Another tax-related reason: If sellers are likely to make a hefty profit and have a salary raise set to kick in on Jan. 1, they might be subject to a higher capital gains tax on their home sale in the coming year. In this scenario, sellers may want to unload a property before the new year.
Sellers are exempt from paying capital gains tax on the first $250,000 in proceeds from a home sale for a single person, or $500,000 for a couple. After that, the capital gains tax kicks in, based on their income bracket.
3. Tax advantages
In case you weren't aware, the tax benefits go both ways, notes Realtor® Al Cannistra with Texas Premier Realty in San Antonio. Buying now can help you save in April and beyond. Homeownership brings numerous tax perks, from deducting mortgage interest to property taxes. (Update: The House of Representatives just passed its version of the GOP proposed tax plan, which would cap the property tax deduction at $10,000. The House bill also would only allow homeowners to deduct the interest on mortgages up to $500,000, down from the current $1 million.)
Some states also might have a homeowner’s tax exemption, says Cannistra: “If your state does, closing the deal by Dec. 31 rather than waiting for the first week of the new year can make a year’s difference in whether or not you get that valuable tax savings.”
Also, many closing fees are tax-deductible if you itemize—although you should always double-check with your accountant about any tax questions.
4. A realistic picture of the house
What house doesn’t look amazing in the typical spring buying season, with newly planted flowers and plenty of sunlight streaming through the windows?

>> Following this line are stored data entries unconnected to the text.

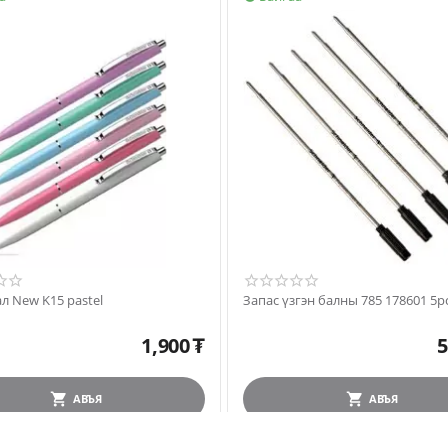
л New K15 pastel
Запас үзгэн балны 785 178601 5p
1,900
₮
5
АВЪЯ
АВЪЯ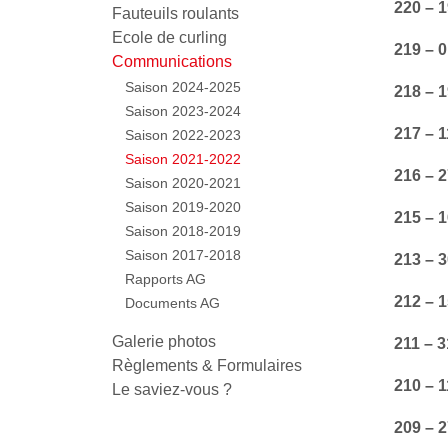
220 – 1
Fauteuils roulants
Ecole de curling
219 – 0
Communications
Saison 2024-2025
218 – 
Saison 2023-2024
217 – 1
Saison 2022-2023
Saison 2021-2022
216 – 2
Saison 2020-2021
Saison 2019-2020
215 – 
Saison 2018-2019
Saison 2017-2018
213 – 
Rapports AG
212 – 1
Documents AG
Galerie photos
211 – 
Règlements & Formulaires
210 – 1
Le saviez-vous ?
209 – 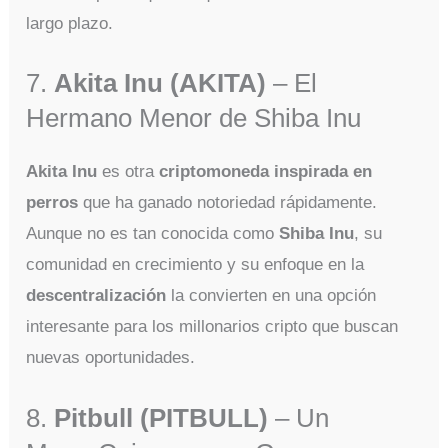
largo plazo.
7.
Akita Inu (AKITA)
– El
Hermano Menor de Shiba Inu
Akita Inu
es otra
criptomoneda inspirada en
perros
que ha ganado notoriedad rápidamente.
Aunque no es tan conocida como
Shiba Inu
, su
comunidad en crecimiento y su enfoque en la
descentralización
la convierten en una opción
interesante para los millonarios cripto que buscan
nuevas oportunidades.
8.
Pitbull (PITBULL)
– Un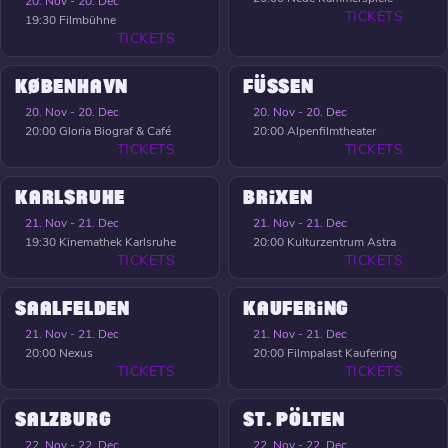
20. Nov - 20. Dec
TICKETS
19:30
Filmbühne
TICKETS
KØBENHAVN
FÜSSEN
20. Nov - 20. Dec
20. Nov - 20. Dec
20:00
Gloria Biograf & Café
20:00
Alpenfilmtheater
TICKETS
TICKETS
KARLSRUHE
BRIXEN
21. Nov - 21. Dec
21. Nov - 21. Dec
19:30
Kinemathek Karlsruhe
20:00
Kulturzentrum Astra
TICKETS
TICKETS
SAALFELDEN
KAUFERING
21. Nov - 21. Dec
21. Nov - 21. Dec
20:00
Nexus
20:00
Filmpalast Kaufering
TICKETS
TICKETS
SALZBURG
ST. PÖLTEN
22. Nov - 22. Dec
22. Nov - 22. Dec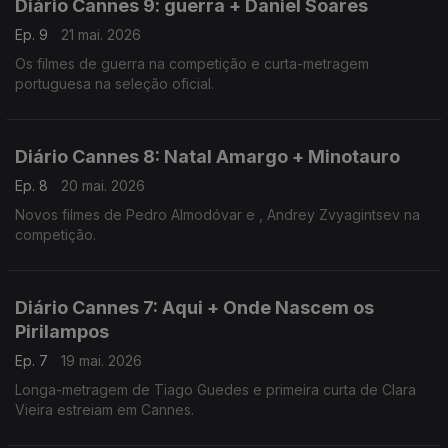
Diário Cannes 9: guerra + Daniel Soares
Ep. 9
21 mai. 2026
Os filmes de guerra na competição e curta-metragem
portuguesa na seleção oficial.
Diário Cannes 8: Natal Amargo + Minotauro
Ep. 8
20 mai. 2026
Novos filmes de Pedro Almodóvar e , Andrey Zvyagintsev na
competição.
Diário Cannes 7: Aqui + Onde Nascem os
Pirilampos
Ep. 7
19 mai. 2026
Longa-metragem de Tiago Guedes e primeira curta de Clara
Vieira estreiam em Cannes.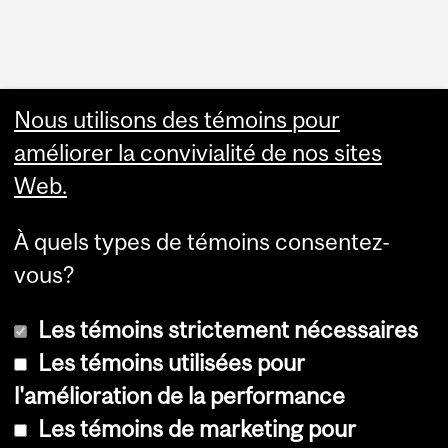
Nous utilisons des témoins pour
améliorer la convivialité de nos sites
Web.
À quels types de témoins consentez-
vous?
Les témoins strictement nécessaires
Les témoins utilisées pour
l'amélioration de la performance
© Université McGill, 2026
Les témoins de marketing pour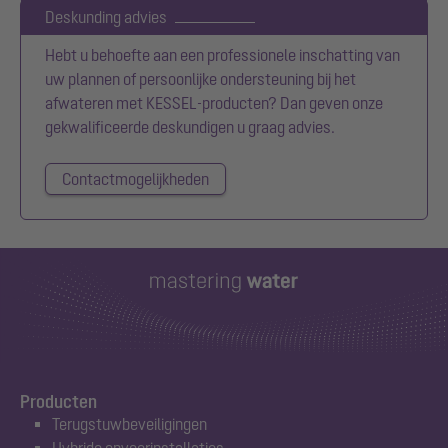
Deskunding advies
Hebt u behoefte aan een professionele inschatting van
uw plannen of persoonlijke ondersteuning bij het
afwateren met KESSEL-producten? Dan geven onze
gekwalificeerde deskundigen u graag advies.
Contactmogelijkheden
Producten
Terugstuwbeveiligingen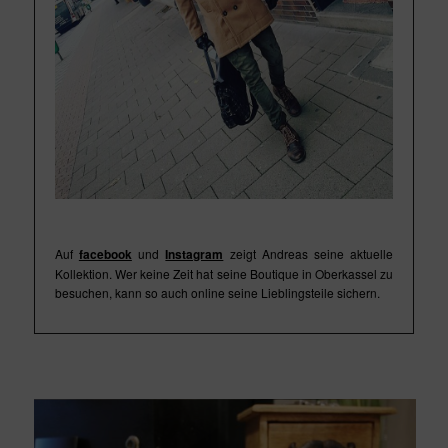
Auf
facebook
und
Instagram
zeigt Andreas seine aktuelle
Kollektion. Wer keine Zeit hat seine Boutique in Oberkassel zu
besuchen, kann so auch online seine Lieblingsteile sichern.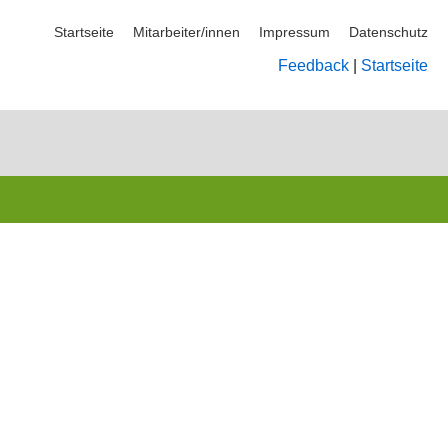
Startseite
Mitarbeiter/innen
Impressum
Datenschutz
Feedback
|
Startseite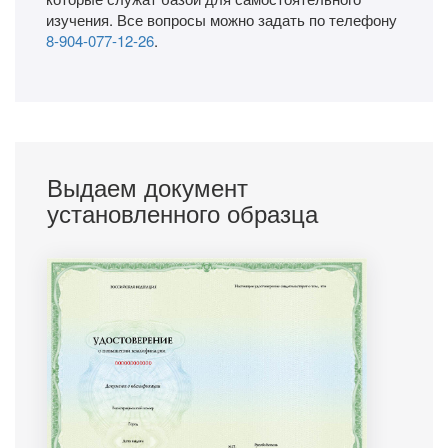
изучения. Все вопросы можно задать по телефону
8-904-077-12-26
.
Выдаем документ
установленного образца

Checking it out during the miserable winter season, on the other hand, might give you a more accurate idea of what you might be living with the rest of the year.
In addition to seeing the house, warts and all, you can check for issues that you'd notice only during cold weather.
“Maybe there's a bedroom in the home that doesn't get sufficient heat, or the front door gets jammed in icy conditions," says Wasson. "Inspectors are less likely to catch these issues with the home when they check them out of season."
Of course, don’t forget that issues that crop up more during summer will be less accessible—such as how well the air conditioning works or what the roof really looks like under all that snow and ice—so make sure that your home inspector does a thorough job on those fronts, too.
5. Greater accessibility to professionals
“Since December is usually a slower month all around, you will have easier access to movers, inspectors, and mortgage brokers,” says Jennifer Sommers with Sotheby's International Realty in Boca Raton, FL.
In addition, motivated real estate agents will bend over backward to provide service with fewer client demands and will share your desire to get it done and in the books before the new year rolls around. Ditto on your mortgage broker, who is bound to speed your closing through.